KTLS uses the embedded header and trailer fields of unmapped mbufs. This can lead to "silly" buffer lengths, where we have an mbuf chain that will create a scatter/gather list of the following lengths (ignoring offsets in the the pages for simplicity) when using AES-GCM:
13..4096..4096..4096..4096..16..13..4096..4096..4096..4096..16..13..4096..4096..4096..16..13..4096..4096..4096.......
Notice how we have 13 bytes followed by 16 bytes between each adjacent TLS record.
For software ktls we typically wind up with a pattern where we have several TLS records encrypted, and made ready at once. When these records are made ready, we can coalesce these silly buffers in sbready_compress by copying 13b TLS header of the next record into the 16b TLS trailer of the current record. After doing so, we have:
13..4096..4096..4096..4096..29..4096..4096..4096..4096..29..4096..4096..4096..29..4096..4096..4096.......
This marginally increases PCIe bus efficiency. We've seen an almost 1Gb/s increase in peak throughput on Broadwell based Xeons running a 100% software TLS workload with Mellanox ConnectX-4 NICs.
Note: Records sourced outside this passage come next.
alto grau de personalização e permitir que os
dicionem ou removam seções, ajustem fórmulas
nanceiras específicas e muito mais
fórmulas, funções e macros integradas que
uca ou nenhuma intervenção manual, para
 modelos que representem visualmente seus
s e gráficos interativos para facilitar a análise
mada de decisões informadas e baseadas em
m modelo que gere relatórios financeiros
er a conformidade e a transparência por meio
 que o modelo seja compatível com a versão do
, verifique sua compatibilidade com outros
Note that this change is ifdef'ed for KTLS, as KTLS is currently the only user of the hdr/trailer feature of unmapped mbufs, and peeking into them is expensive, since the ext_pgs struct lives in separately allocated memory, and may be cold in cache.
This optimization is not applicable to HW ("NIC") TLS, as that depends on having the entire TLS record described by a single unmapped mbuf, so we cannot shift parts of the record between mbufs for HW TLS.